There are numerous spirit friends he made along the way who are at his aid now, to teach and guide in this new phase of his journey.
The prayers and tears of thousands have aided him in his coherence and strength.
Consider the death metaphysics of an early or sudden death, in which the potency of the spirit of the deceased is dramatically bolstered by the potential energy of the remainder of their life yet un-lived.
Consider that we all made agreements before we came into this world about how our stories would go, and with whom they would entangle and weave.
Consider his fondness for non-canonical folk saints, his determination to help us help ourselves.

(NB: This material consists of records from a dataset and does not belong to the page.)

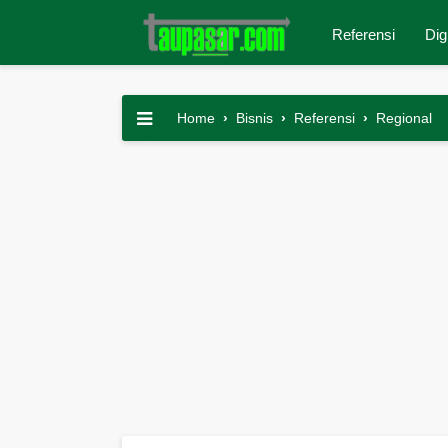
Referensi
Dig
Home
›
Bisnis
›
Referensi
›
Regional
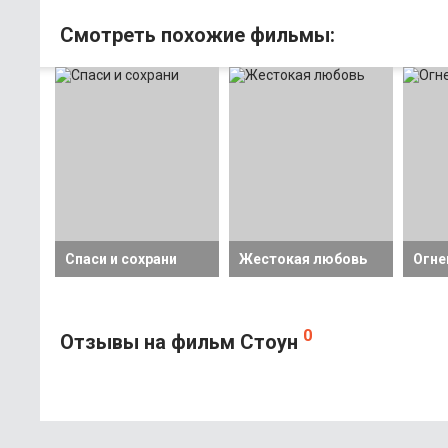
Смотрeть похожие фильмы:
Спаси и сохрани
Жестокая любовь
Огне
0
Отзывы на фильм Стоун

And consider that regardless of how well you knew him, or how much you actually talked, if you loved him, really loved him, now he knows it. Can feel it.

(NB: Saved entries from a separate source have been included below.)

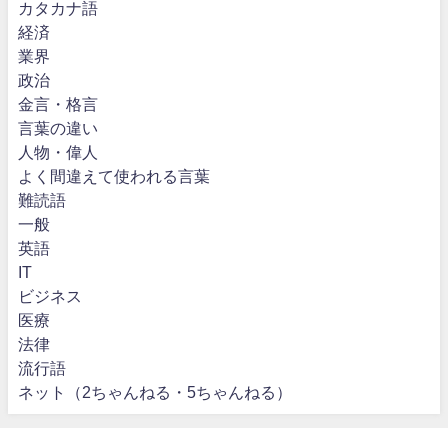
カタカナ語
経済
業界
政治
金言・格言
言葉の違い
人物・偉人
よく間違えて使われる言葉
難読語
一般
英語
IT
ビジネス
医療
法律
流行語
ネット（2ちゃんねる・5ちゃんねる）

Likewise, if you clung to him for your own social climbing or your affection for him was insincere, he now knows that too.
The truth is now but another open book on a very long table in his vast library, so I hope your intentions were true.

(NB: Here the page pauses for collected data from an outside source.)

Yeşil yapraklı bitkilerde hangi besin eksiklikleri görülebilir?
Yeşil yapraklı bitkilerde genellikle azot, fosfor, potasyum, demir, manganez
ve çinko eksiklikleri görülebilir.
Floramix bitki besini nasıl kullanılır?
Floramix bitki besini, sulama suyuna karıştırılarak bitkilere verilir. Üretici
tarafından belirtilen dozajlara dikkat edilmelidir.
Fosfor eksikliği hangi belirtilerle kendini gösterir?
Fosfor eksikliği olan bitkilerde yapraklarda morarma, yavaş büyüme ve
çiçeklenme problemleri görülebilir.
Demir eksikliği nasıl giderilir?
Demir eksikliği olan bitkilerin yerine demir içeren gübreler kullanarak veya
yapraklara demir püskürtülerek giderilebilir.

Friends, family, those who truly loved and appreciated him even if only at distance, we now have a folk saint whose teachings have touched us all, and a spirit friend who cares, who is as insatiable now in his desire to learn and explore and help as he was while incarnate. Perhaps even more so.
If he cared for you, he still does.
This adventure is far from over.
He may not be in his former form, but,
Gordon White is alive.


Thanks for this, it will help a lot of people to process as their grieving unfolds to reveal that truth. We very much feel that Gordon is alive.